§ JOB ITEM
Copy out each line of the data that holds the word "Rzeczywistość".
+++ INPUT DATA
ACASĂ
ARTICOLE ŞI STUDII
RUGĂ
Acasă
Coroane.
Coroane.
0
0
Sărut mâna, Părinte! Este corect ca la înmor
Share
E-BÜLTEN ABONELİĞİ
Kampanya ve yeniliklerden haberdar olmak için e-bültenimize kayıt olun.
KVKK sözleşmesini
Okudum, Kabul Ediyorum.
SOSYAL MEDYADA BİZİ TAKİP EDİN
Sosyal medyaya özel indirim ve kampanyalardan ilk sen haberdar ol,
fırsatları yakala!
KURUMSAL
++++++
+++ INPUT DATA
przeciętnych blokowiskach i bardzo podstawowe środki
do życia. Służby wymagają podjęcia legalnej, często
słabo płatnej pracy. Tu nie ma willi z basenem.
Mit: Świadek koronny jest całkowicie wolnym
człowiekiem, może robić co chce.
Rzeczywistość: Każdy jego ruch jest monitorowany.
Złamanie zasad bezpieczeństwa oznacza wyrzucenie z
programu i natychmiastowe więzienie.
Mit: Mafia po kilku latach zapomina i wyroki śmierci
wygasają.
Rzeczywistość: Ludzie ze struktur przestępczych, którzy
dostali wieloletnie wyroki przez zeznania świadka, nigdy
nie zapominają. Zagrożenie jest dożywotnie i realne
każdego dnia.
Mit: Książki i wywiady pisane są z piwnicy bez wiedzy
++++++
§ RESULT OF THIS TASK
Rzeczywistość: Każdy jego ruch jest monitorowany.
Rzeczywistość: Ludzie ze struktur przestępczych, którzy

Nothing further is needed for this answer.